Benign economic conditions and accommodative monetary policy have maintained UK households' debt-servicing costs and banks' loss rates at particularly low levels, but the situation cannot last according to a new report.
In a note to its clients, S&P Global Ratings said at this stage, those lenders that have loosened their lending standards or grown their loan books quickly have the potential to be over-exposed "when supportive economic conditions deteriorate"
The assessment comes with the Bank of England poised to raise interest rates in the eyes of many.
UK consumer credit has long been an attractive market for banks and non-bank financial institutions (NBFIs) alike.
It is diverse and growing, worth over £200bn, and can offer attractive risk-adjusted returns even when interest rates are low. While the global ratings agency considers near-term credit risk to be low, high credit growth in 2018 could "negatively affect some UK bank and NBFI ratings" it noted.
"After a period of retrenchment, the UK consumer credit market has been expanding rapidly since 2013, attracting the attention of new market entrants, but also intensifying prudential and conduct scrutiny from regulators," said S&P Global Ratings credit analyst Joseph Godsmark.
"Although we consider that near-term credit risk remains low, past experience shows that lenders find it hard to avoid inherent cyclicality in consumer credit, and the impact can be severe. Furthermore, banks' discipline in constraining risk appetite for new underwriting and risk-based pricing in a hot market has not been seriously tested since the financial crisis," he added.
Loose monetary policy and cheap central bank term funding schemes have supported consumer credit supply and demand.
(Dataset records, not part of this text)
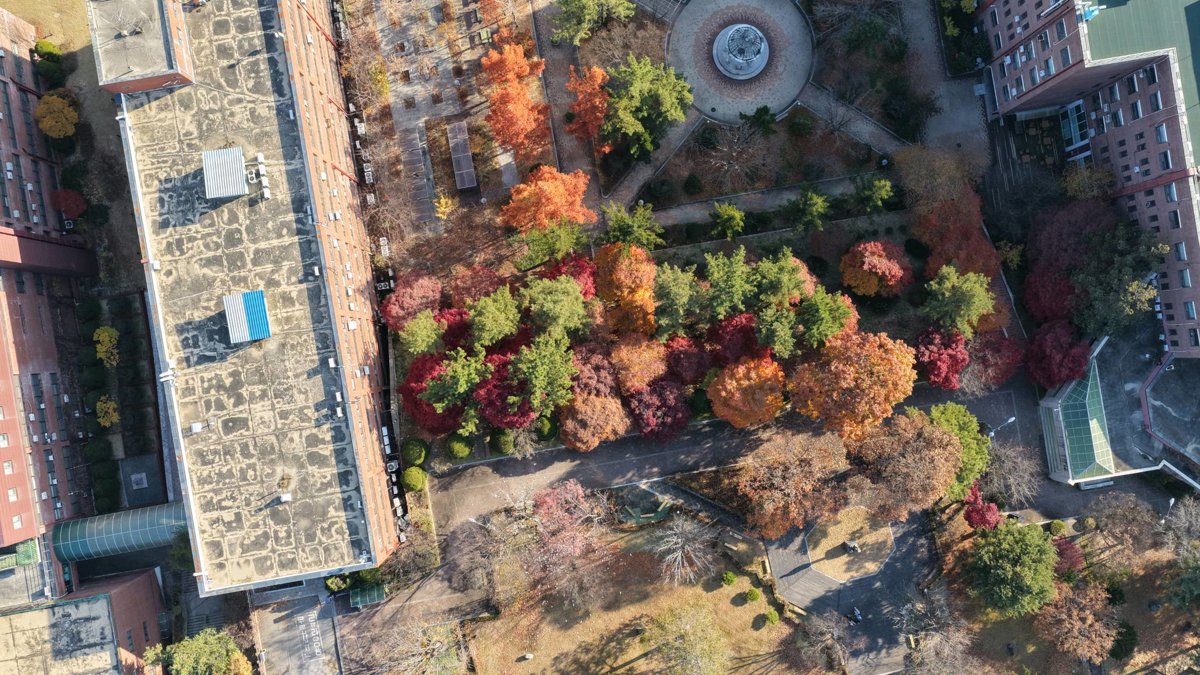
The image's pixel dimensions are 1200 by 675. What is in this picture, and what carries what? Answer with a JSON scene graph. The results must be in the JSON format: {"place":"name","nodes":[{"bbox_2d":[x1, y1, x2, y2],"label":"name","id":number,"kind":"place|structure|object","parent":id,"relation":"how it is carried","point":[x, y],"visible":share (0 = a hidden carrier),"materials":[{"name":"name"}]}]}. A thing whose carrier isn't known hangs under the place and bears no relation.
{"place":"outdoors","nodes":[
{"label":"outdoors","id":0,"kind":"place"},
{"bbox_2d":[0,4,95,573],"label":"brick building","id":1,"kind":"structure","parent":0,"point":[16,451],"materials":[{"name":"red brick"}]},
{"bbox_2d":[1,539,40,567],"label":"green awning","id":2,"kind":"object","parent":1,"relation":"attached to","point":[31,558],"visible":0.81,"materials":[{"name":"green"}]},
{"bbox_2d":[3,0,92,52],"label":"lawn","id":3,"kind":"structure","parent":0,"point":[79,3],"materials":[{"name":"yellow plant"}]},
{"bbox_2d":[0,567,168,674],"label":"low building","id":4,"kind":"structure","parent":0,"point":[70,607],"materials":[{"name":"brick"}]},
{"bbox_2d":[103,0,402,591],"label":"brick building","id":5,"kind":"structure","parent":0,"point":[356,532],"materials":[{"name":"brick"}]},
{"bbox_2d":[52,500,186,561],"label":"green canopy","id":6,"kind":"object","parent":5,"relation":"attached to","point":[148,521],"visible":0.81,"materials":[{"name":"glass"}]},
{"bbox_2d":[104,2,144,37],"label":"antenna","id":7,"kind":"object","parent":5,"relation":"on","point":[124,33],"visible":0.98,"materials":[{"name":"metal"}]},
{"bbox_2d":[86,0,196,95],"label":"rooftop structure","id":8,"kind":"object","parent":5,"relation":"on","point":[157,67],"visible":0.91,"materials":[{"name":"brick"}]},
{"bbox_2d":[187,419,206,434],"label":"rooftop vent","id":9,"kind":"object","parent":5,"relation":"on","point":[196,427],"visible":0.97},
{"bbox_2d":[202,147,249,198],"label":"rooftop unit","id":10,"kind":"object","parent":5,"relation":"on","point":[209,196],"visible":0.98,"materials":[{"name":"grey metal"}]},
{"bbox_2d":[222,289,271,344],"label":"rooftop unit","id":11,"kind":"object","parent":5,"relation":"on","point":[261,307],"visible":0.97,"materials":[{"name":"blue metal"}]},
{"bbox_2d":[250,153,269,198],"label":"rooftop unit","id":12,"kind":"object","parent":5,"relation":"on","point":[259,157],"visible":0.96,"materials":[{"name":"white metal"}]},
{"bbox_2d":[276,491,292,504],"label":"rooftop vent","id":13,"kind":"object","parent":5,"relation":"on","point":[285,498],"visible":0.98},
{"bbox_2d":[252,581,340,674],"label":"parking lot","id":14,"kind":"structure","parent":0,"point":[317,667],"materials":[{"name":"grey concrete"}]},
{"bbox_2d":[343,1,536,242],"label":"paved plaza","id":15,"kind":"structure","parent":0,"point":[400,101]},
{"bbox_2d":[447,121,476,190],"label":"pergola","id":16,"kind":"object","parent":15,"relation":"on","point":[471,183],"visible":0.97,"materials":[{"name":"grey"}]},
{"bbox_2d":[466,524,812,674],"label":"lawn","id":17,"kind":"structure","parent":0,"point":[723,590],"materials":[{"name":"plant"}]},
{"bbox_2d":[528,480,610,590],"label":"tree","id":18,"kind":"object","parent":17,"relation":"on","point":[545,508],"visible":0.98,"materials":[{"name":"plant"}]},
{"bbox_2d":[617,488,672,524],"label":"benches","id":19,"kind":"object","parent":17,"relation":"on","point":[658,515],"visible":0.79,"materials":[{"name":"green"}]},
{"bbox_2d":[652,515,715,587],"label":"bare tree","id":20,"kind":"object","parent":17,"relation":"on","point":[667,538],"visible":1,"materials":[{"name":"plant"}]},
{"bbox_2d":[644,598,728,674],"label":"tree","id":21,"kind":"object","parent":17,"relation":"on","point":[682,646],"visible":1,"materials":[{"name":"plant"}]},
{"bbox_2d":[722,570,737,585],"label":"shrub","id":22,"kind":"object","parent":17,"relation":"on","point":[730,579],"visible":0.99,"materials":[{"name":"green plant"}]},
{"bbox_2d":[744,587,760,602],"label":"shrub","id":23,"kind":"object","parent":17,"relation":"on","point":[751,596],"visible":0.99,"materials":[{"name":"green plant"}]},
{"bbox_2d":[763,608,779,625],"label":"shrub","id":24,"kind":"object","parent":17,"relation":"on","point":[771,618],"visible":0.98,"materials":[{"name":"green plant"}]},
{"bbox_2d":[599,115,701,212],"label":"footpath","id":25,"kind":"structure","parent":0,"point":[641,174],"materials":[{"name":"grey"}]},
{"bbox_2d":[424,381,1030,536],"label":"road","id":26,"kind":"structure","parent":0,"point":[626,461],"materials":[{"name":"grey asphalt"}]},
{"bbox_2d":[983,415,1016,437],"label":"street lamp","id":27,"kind":"object","parent":26,"relation":"on","point":[1010,421],"visible":0.63,"materials":[{"name":"metal"}]},
{"bbox_2d":[666,0,815,124],"label":"plaza","id":28,"kind":"structure","parent":0,"point":[723,106],"materials":[{"name":"grey stone"}]},
{"bbox_2d":[711,22,769,78],"label":"monument","id":29,"kind":"object","parent":28,"relation":"on","point":[745,28],"visible":0.97,"materials":[{"name":"stone"}]},
{"bbox_2d":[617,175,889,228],"label":"footpath","id":30,"kind":"structure","parent":0,"point":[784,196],"materials":[{"name":"grey"}]},
{"bbox_2d":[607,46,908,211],"label":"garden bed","id":31,"kind":"structure","parent":0,"point":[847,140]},
{"bbox_2d":[600,56,693,158],"label":"green tree","id":32,"kind":"object","parent":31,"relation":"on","point":[634,93],"visible":0.98,"materials":[{"name":"green plant"}]},
{"bbox_2d":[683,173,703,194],"label":"shrub","id":33,"kind":"object","parent":31,"relation":"on","point":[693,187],"visible":0.98,"materials":[{"name":"green plant"}]},
{"bbox_2d":[709,202,745,239],"label":"green tree","id":34,"kind":"object","parent":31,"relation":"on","point":[732,213],"visible":0.99,"materials":[{"name":"green plant"}]},
{"bbox_2d":[704,120,769,184],"label":"bare tree","id":35,"kind":"object","parent":31,"relation":"on","point":[725,168],"visible":0.98,"materials":[{"name":"plant"}]},
{"bbox_2d":[741,105,778,135],"label":"shrub","id":36,"kind":"object","parent":31,"relation":"on","point":[764,114],"visible":0.97,"materials":[{"name":"green plant"}]},
{"bbox_2d":[786,110,813,138],"label":"shrub","id":37,"kind":"object","parent":31,"relation":"on","point":[795,125],"visible":0.98,"materials":[{"name":"green plant"}]},
{"bbox_2d":[852,175,893,213],"label":"green tree","id":38,"kind":"object","parent":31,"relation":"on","point":[882,191],"visible":0.98,"materials":[{"name":"green plant"}]},
{"bbox_2d":[794,82,906,157],"label":"footpath","id":39,"kind":"structure","parent":0,"point":[873,138],"materials":[{"name":"grey stone"}]},
{"bbox_2d":[761,506,941,674],"label":"paved plaza","id":40,"kind":"structure","parent":0,"point":[788,588],"materials":[{"name":"grey"}]},
{"bbox_2d":[807,506,894,581],"label":"island","id":41,"kind":"structure","parent":40,"relation":"on","point":[888,543],"materials":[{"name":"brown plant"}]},
{"bbox_2d":[844,539,859,552],"label":"person","id":42,"kind":"object","parent":41,"relation":"on","point":[849,545],"visible":0.98},
{"bbox_2d":[850,607,862,623],"label":"person","id":43,"kind":"object","parent":40,"relation":"on","point":[858,618],"visible":0.86},
{"bbox_2d":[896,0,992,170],"label":"path","id":44,"kind":"structure","parent":0,"point":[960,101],"materials":[{"name":"grey"}]},
{"bbox_2d":[972,0,1199,362],"label":"brick building","id":45,"kind":"structure","parent":0,"point":[1188,208],"materials":[{"name":"brick"}]},
{"bbox_2d":[1059,98,1088,151],"label":"entrance","id":46,"kind":"structure","parent":45,"relation":"in","point":[1073,131],"materials":[{"name":"blue glass"}]},
{"bbox_2d":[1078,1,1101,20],"label":"rooftop equipment","id":47,"kind":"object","parent":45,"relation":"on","point":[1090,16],"visible":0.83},
{"bbox_2d":[1035,329,1198,489],"label":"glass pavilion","id":48,"kind":"structure","parent":0,"point":[1070,412],"materials":[{"name":"glass"}]},
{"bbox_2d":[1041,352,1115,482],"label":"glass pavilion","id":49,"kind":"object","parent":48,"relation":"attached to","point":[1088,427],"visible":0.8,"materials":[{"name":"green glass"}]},
{"label":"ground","id":50,"kind":"structure","parent":0},
{"bbox_2d":[33,38,61,60],"label":"shrub","id":51,"kind":"object","parent":50,"relation":"on","point":[44,43],"visible":0.76,"materials":[{"name":"green plant"}]},
{"bbox_2d":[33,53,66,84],"label":"shrub","id":52,"kind":"object","parent":50,"relation":"on","point":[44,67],"visible":0.82,"materials":[{"name":"green plant"}]},
{"bbox_2d":[34,91,78,138],"label":"yellow tree","id":53,"kind":"object","parent":50,"relation":"on","point":[55,103],"visible":0.97,"materials":[{"name":"plant"}]},
{"bbox_2d":[50,188,86,220],"label":"red tree","id":54,"kind":"object","parent":50,"relation":"on","point":[59,193],"visible":0.96,"materials":[{"name":"red plant"}]},
{"bbox_2d":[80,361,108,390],"label":"shrub","id":55,"kind":"object","parent":50,"relation":"on","point":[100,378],"visible":0.95,"materials":[{"name":"green plant"}]},
{"bbox_2d":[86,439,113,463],"label":"shrub","id":56,"kind":"object","parent":50,"relation":"on","point":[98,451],"visible":0.95,"materials":[{"name":"green plant"}]},
{"bbox_2d":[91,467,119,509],"label":"shrub","id":57,"kind":"object","parent":50,"relation":"on","point":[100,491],"visible":0.96,"materials":[{"name":"green plant"}]},
{"bbox_2d":[92,326,119,366],"label":"yellow tree","id":58,"kind":"object","parent":50,"relation":"on","point":[107,337],"visible":0.97,"materials":[{"name":"yellow plant"}]},
{"bbox_2d":[94,396,119,427],"label":"yellow tree","id":59,"kind":"object","parent":50,"relation":"on","point":[109,403],"visible":0.97,"materials":[{"name":"plant"}]},
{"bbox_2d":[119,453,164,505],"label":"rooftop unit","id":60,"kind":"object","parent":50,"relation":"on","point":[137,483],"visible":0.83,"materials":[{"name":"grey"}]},
{"bbox_2d":[143,628,250,674],"label":"green tree","id":61,"kind":"object","parent":50,"relation":"on","point":[192,661],"visible":0.98,"materials":[{"name":"green plant"}]},
{"bbox_2d":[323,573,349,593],"label":"shrub","id":62,"kind":"object","parent":50,"relation":"on","point":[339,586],"visible":0.69,"materials":[{"name":"green plant"}]},
{"bbox_2d":[348,583,386,607],"label":"green canopy","id":63,"kind":"object","parent":50,"relation":"on","point":[380,592],"visible":0.85,"materials":[{"name":"green plastic"}]},
{"bbox_2d":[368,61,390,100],"label":"yellow tree","id":64,"kind":"object","parent":50,"relation":"on","point":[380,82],"visible":0.9,"materials":[{"name":"plant"}]},
{"bbox_2d":[380,271,442,331],"label":"red tree","id":65,"kind":"object","parent":50,"relation":"on","point":[406,296],"visible":0.85,"materials":[{"name":"red plant"}]},
{"bbox_2d":[356,616,470,674],"label":"bare tree","id":66,"kind":"object","parent":50,"relation":"on","point":[435,646],"visible":0.99,"materials":[{"name":"plant"}]},
{"bbox_2d":[402,466,425,491],"label":"shrub","id":67,"kind":"object","parent":50,"relation":"on","point":[409,481],"visible":0.96,"materials":[{"name":"green plant"}]},
{"bbox_2d":[402,437,427,465],"label":"shrub","id":68,"kind":"object","parent":50,"relation":"on","point":[417,453],"visible":0.95,"materials":[{"name":"green plant"}]},
{"bbox_2d":[397,307,446,358],"label":"green tree","id":69,"kind":"object","parent":50,"relation":"on","point":[422,333],"visible":0.85,"materials":[{"name":"green plant"}]},
{"bbox_2d":[401,351,468,434],"label":"red tree","id":70,"kind":"object","parent":50,"relation":"on","point":[430,414],"visible":0.55,"materials":[{"name":"red plant"}]},
{"bbox_2d":[433,193,457,220],"label":"yellow tree","id":71,"kind":"object","parent":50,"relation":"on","point":[443,200],"visible":0.84,"materials":[{"name":"plant"}]},
{"bbox_2d":[434,306,472,353],"label":"red tree","id":72,"kind":"object","parent":50,"relation":"on","point":[450,341],"visible":0.56,"materials":[{"name":"red plant"}]},
{"bbox_2d":[422,346,491,423],"label":"green tree","id":73,"kind":"object","parent":50,"relation":"on","point":[439,406],"visible":0.9,"materials":[{"name":"green plant"}]},
{"bbox_2d":[446,432,473,458],"label":"shrub","id":74,"kind":"object","parent":50,"relation":"on","point":[463,446],"visible":0.95,"materials":[{"name":"green plant"}]},
{"bbox_2d":[448,264,504,308],"label":"red tree","id":75,"kind":"object","parent":50,"relation":"on","point":[480,281],"visible":0.79,"materials":[{"name":"red plant"}]},
{"bbox_2d":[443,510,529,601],"label":"bare tree","id":76,"kind":"object","parent":50,"relation":"on","point":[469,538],"visible":0.92,"materials":[{"name":"plant"}]},
{"bbox_2d":[465,284,520,348],"label":"green tree","id":77,"kind":"object","parent":50,"relation":"on","point":[482,318],"visible":0.97,"materials":[{"name":"green plant"}]},
{"bbox_2d":[491,428,514,455],"label":"shrub","id":78,"kind":"object","parent":50,"relation":"on","point":[500,444],"visible":0.93,"materials":[{"name":"green plant"}]},
{"bbox_2d":[473,351,534,430],"label":"red tree","id":79,"kind":"object","parent":50,"relation":"on","point":[495,410],"visible":0.62,"materials":[{"name":"red plant"}]},
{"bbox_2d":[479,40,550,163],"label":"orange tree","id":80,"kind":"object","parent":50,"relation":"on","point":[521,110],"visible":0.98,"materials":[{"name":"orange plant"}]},
{"bbox_2d":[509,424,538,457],"label":"shrub","id":81,"kind":"object","parent":50,"relation":"on","point":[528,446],"visible":0.91,"materials":[{"name":"plant"}]},
{"bbox_2d":[508,336,575,414],"label":"green tree","id":82,"kind":"object","parent":50,"relation":"on","point":[543,371],"visible":0.95,"materials":[{"name":"green plant"}]},
{"bbox_2d":[498,164,594,233],"label":"orange tree","id":83,"kind":"object","parent":50,"relation":"on","point":[526,193],"visible":0.97,"materials":[{"name":"orange plant"}]},
{"bbox_2d":[534,414,558,440],"label":"shrub","id":84,"kind":"object","parent":50,"relation":"on","point":[547,427],"visible":0.83,"materials":[{"name":"green plant"}]},
{"bbox_2d":[515,218,589,268],"label":"green tree","id":85,"kind":"object","parent":50,"relation":"on","point":[541,245],"visible":0.92,"materials":[{"name":"green plant"}]},
{"bbox_2d":[522,275,590,338],"label":"green tree","id":86,"kind":"object","parent":50,"relation":"on","point":[569,298],"visible":0.98,"materials":[{"name":"green plant"}]},
{"bbox_2d":[539,253,597,297],"label":"red tree","id":87,"kind":"object","parent":50,"relation":"on","point":[576,273],"visible":0.52,"materials":[{"name":"red plant"}]},
{"bbox_2d":[565,62,612,149],"label":"orange tree","id":88,"kind":"object","parent":50,"relation":"on","point":[600,73],"visible":0.84,"materials":[{"name":"orange plant"}]},
{"bbox_2d":[559,394,627,451],"label":"orange tree","id":89,"kind":"object","parent":50,"relation":"on","point":[595,438],"visible":0.99,"materials":[{"name":"plant"}]},
{"bbox_2d":[550,0,636,45],"label":"green tree","id":90,"kind":"object","parent":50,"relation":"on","point":[593,7],"visible":0.99,"materials":[{"name":"green plant"}]},
{"bbox_2d":[569,345,619,400],"label":"red tree","id":91,"kind":"object","parent":50,"relation":"on","point":[602,367],"visible":0.74,"materials":[{"name":"red plant"}]},
{"bbox_2d":[593,242,658,336],"label":"orange tree","id":92,"kind":"object","parent":50,"relation":"on","point":[632,277],"visible":0.9,"materials":[{"name":"orange plant"}]},
{"bbox_2d":[602,202,663,251],"label":"green tree","id":93,"kind":"object","parent":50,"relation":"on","point":[630,226],"visible":0.97,"materials":[{"name":"green plant"}]},
{"bbox_2d":[610,335,667,391],"label":"orange tree","id":94,"kind":"object","parent":50,"relation":"on","point":[632,365],"visible":0.97,"materials":[{"name":"orange plant"}]},
{"bbox_2d":[627,378,690,441],"label":"red tree","id":95,"kind":"object","parent":50,"relation":"on","point":[649,401],"visible":0.95,"materials":[{"name":"red plant"}]},
{"bbox_2d":[649,262,704,338],"label":"green tree","id":96,"kind":"object","parent":50,"relation":"on","point":[680,288],"visible":0.96,"materials":[{"name":"plant"}]},
{"bbox_2d":[664,334,715,384],"label":"red tree","id":97,"kind":"object","parent":50,"relation":"on","point":[693,365],"visible":0.87,"materials":[{"name":"red plant"}]},
{"bbox_2d":[701,246,757,319],"label":"green tree","id":98,"kind":"object","parent":50,"relation":"on","point":[717,273],"visible":0.94,"materials":[{"name":"green plant"}]},
{"bbox_2d":[707,312,761,366],"label":"red tree","id":99,"kind":"object","parent":50,"relation":"on","point":[725,341],"visible":0.76,"materials":[{"name":"red plant"}]},
{"bbox_2d":[707,355,786,428],"label":"orange tree","id":100,"kind":"object","parent":50,"relation":"on","point":[723,395],"visible":0.98,"materials":[{"name":"orange plant"}]},
{"bbox_2d":[753,304,802,358],"label":"green tree","id":101,"kind":"object","parent":50,"relation":"on","point":[786,333],"visible":0.89,"materials":[{"name":"green plant"}]},
{"bbox_2d":[750,247,812,308],"label":"green tree","id":102,"kind":"object","parent":50,"relation":"on","point":[790,268],"visible":0.86,"materials":[{"name":"green plant"}]},
{"bbox_2d":[737,432,845,538],"label":"tree","id":103,"kind":"object","parent":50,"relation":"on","point":[777,506],"visible":0.99,"materials":[{"name":"brown plant"}]},
{"bbox_2d":[788,187,829,233],"label":"green tree","id":104,"kind":"object","parent":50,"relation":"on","point":[821,206],"visible":0.99,"materials":[{"name":"green plant"}]},
{"bbox_2d":[794,610,852,671],"label":"bare tree","id":105,"kind":"object","parent":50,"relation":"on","point":[836,633],"visible":1,"materials":[{"name":"brown plant"}]},
{"bbox_2d":[795,287,856,349],"label":"green tree","id":106,"kind":"object","parent":50,"relation":"on","point":[838,303],"visible":0.83,"materials":[{"name":"green plant"}]},
{"bbox_2d":[787,328,916,440],"label":"orange tree","id":107,"kind":"object","parent":50,"relation":"on","point":[851,384],"visible":0.98,"materials":[{"name":"orange plant"}]},
{"bbox_2d":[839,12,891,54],"label":"tree","id":108,"kind":"object","parent":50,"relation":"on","point":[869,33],"visible":0.98,"materials":[{"name":"green plant"}]},
{"bbox_2d":[839,239,912,297],"label":"orange tree","id":109,"kind":"object","parent":50,"relation":"on","point":[890,268],"visible":0.99,"materials":[{"name":"plant"}]},
{"bbox_2d":[846,408,960,518],"label":"tree","id":110,"kind":"object","parent":50,"relation":"on","point":[945,442],"visible":0.98,"materials":[{"name":"brown plant"}]},
{"bbox_2d":[898,585,973,674],"label":"bare tree","id":111,"kind":"object","parent":50,"relation":"on","point":[938,611],"visible":0.99,"materials":[{"name":"plant"}]},
{"bbox_2d":[895,148,976,215],"label":"tree","id":112,"kind":"object","parent":50,"relation":"on","point":[923,176],"visible":0.92,"materials":[{"name":"plant"}]},
{"bbox_2d":[914,326,969,390],"label":"red tree","id":113,"kind":"object","parent":50,"relation":"on","point":[953,356],"visible":0.87,"materials":[{"name":"red plant"}]},
{"bbox_2d":[923,401,990,499],"label":"green tree","id":114,"kind":"object","parent":50,"relation":"on","point":[945,423],"visible":0.58,"materials":[{"name":"green plant"}]},
{"bbox_2d":[922,264,995,336],"label":"green tree","id":115,"kind":"object","parent":50,"relation":"on","point":[951,298],"visible":0.95,"materials":[{"name":"green plant"}]},
{"bbox_2d":[916,198,1002,281],"label":"tree","id":116,"kind":"object","parent":50,"relation":"on","point":[955,256],"visible":0.78,"materials":[{"name":"plant"}]},
{"bbox_2d":[962,482,1001,530],"label":"red tree","id":117,"kind":"object","parent":50,"relation":"on","point":[971,511],"visible":0.76,"materials":[{"name":"red plant"}]},
{"bbox_2d":[964,329,1022,389],"label":"red tree","id":118,"kind":"object","parent":50,"relation":"on","point":[997,350],"visible":0.79,"materials":[{"name":"red plant"}]},
{"bbox_2d":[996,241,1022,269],"label":"tree","id":119,"kind":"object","parent":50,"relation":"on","point":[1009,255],"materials":[{"name":"green plant"}]},
{"bbox_2d":[982,443,1040,504],"label":"bare tree","id":120,"kind":"object","parent":50,"relation":"on","point":[1005,463],"visible":0.88,"materials":[{"name":"plant"}]},
{"bbox_2d":[965,520,1058,617],"label":"green tree","id":121,"kind":"object","parent":50,"relation":"on","point":[1012,541],"visible":0.99,"materials":[{"name":"green plant"}]},
{"bbox_2d":[1022,265,1078,324],"label":"red tree","id":122,"kind":"object","parent":50,"relation":"on","point":[1038,305],"visible":0.72,"materials":[{"name":"red plant"}]},
{"bbox_2d":[1047,519,1066,536],"label":"shrub","id":123,"kind":"object","parent":50,"relation":"on","point":[1057,528],"visible":0.92,"materials":[{"name":"green plant"}]},
{"bbox_2d":[1024,320,1090,388],"label":"red tree","id":124,"kind":"object","parent":50,"relation":"on","point":[1042,354],"visible":0.9,"materials":[{"name":"red plant"}]},
{"bbox_2d":[1052,536,1085,575],"label":"red tree","id":125,"kind":"object","parent":50,"relation":"on","point":[1064,549],"visible":0.64,"materials":[{"name":"red plant"}]},
{"bbox_2d":[1028,199,1116,271],"label":"red tree","id":126,"kind":"object","parent":50,"relation":"on","point":[1057,236],"visible":0.74,"materials":[{"name":"red plant"}]},
{"bbox_2d":[1034,580,1116,665],"label":"tree","id":127,"kind":"object","parent":50,"relation":"on","point":[1066,646],"visible":0.99,"materials":[{"name":"brown plant"}]},
{"bbox_2d":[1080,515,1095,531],"label":"shrub","id":128,"kind":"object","parent":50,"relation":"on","point":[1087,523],"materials":[{"name":"green plant"}]},
{"bbox_2d":[1061,166,1117,201],"label":"tree","id":129,"kind":"object","parent":50,"relation":"on","point":[1081,187],"visible":0.79,"materials":[{"name":"plant"}]},
{"bbox_2d":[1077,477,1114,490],"label":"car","id":130,"kind":"object","parent":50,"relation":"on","point":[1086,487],"visible":0.71,"materials":[{"name":"metal"}]},
{"bbox_2d":[1070,226,1166,337],"label":"tree","id":131,"kind":"object","parent":50,"relation":"on","point":[1099,311],"visible":0.78,"materials":[{"name":"green plant"}]},
{"bbox_2d":[1109,621,1137,660],"label":"shrub","id":132,"kind":"object","parent":50,"relation":"on","point":[1118,652],"visible":0.78,"materials":[{"name":"green plant"}]},
{"bbox_2d":[1089,492,1160,569],"label":"bare tree","id":133,"kind":"object","parent":50,"relation":"on","point":[1107,521],"visible":0.99,"materials":[{"name":"brown plant"}]},
{"bbox_2d":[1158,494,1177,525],"label":"street lamp","id":134,"kind":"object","parent":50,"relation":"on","point":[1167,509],"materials":[{"name":"white metal"}]},
{"bbox_2d":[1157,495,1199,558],"label":"bare tree","id":135,"kind":"object","parent":50,"relation":"on","point":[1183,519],"visible":0.97,"materials":[{"name":"plant"}]},
{"bbox_2d":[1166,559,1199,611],"label":"tree","id":136,"kind":"object","parent":50,"relation":"on","point":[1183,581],"visible":0.98,"materials":[{"name":"green plant"}]}
]}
Although recent data suggest growth is slowing, annual growth rates of close to 10% since the start of 2016 have significantly outpaced UK nominal GDP and household income growth.
S&P thinks this high growth is partly explained by a structural shift in how consumers finance vehicles, which now make up about 30% of the consumer credit stock, with sustained growth rates of above 15% since 2014.
"However, we believe that lenders have been competing on pricing and underwriting standards across all aspects of consumer credit, including an enhanced role for NBFI lenders, which has also boosted overall growth," the ratings agency said.
Lower credit quality and poorly seasoned portfolios could in time be revealed in higher loss rates and higher net consumer credit charge-offs, particularly if economic conditions deteriorate.
The Bank of England's recent assessment of stressed losses on consumer credit lending, brought forward as part of its annual stress test results, also indicates that the regulator is concerned that the resilience of these portfolios may be reducing.
S&P expects that most major banks' general cautiousness in lending to new, non-franchise customers, combined with the regulatory reviews underway, may partially alleviate this risk.
"That is why any potential risk that consumer credit poses to UK financial institution ratings will likely be specific to certain companies, rather than system-wide," it concluded.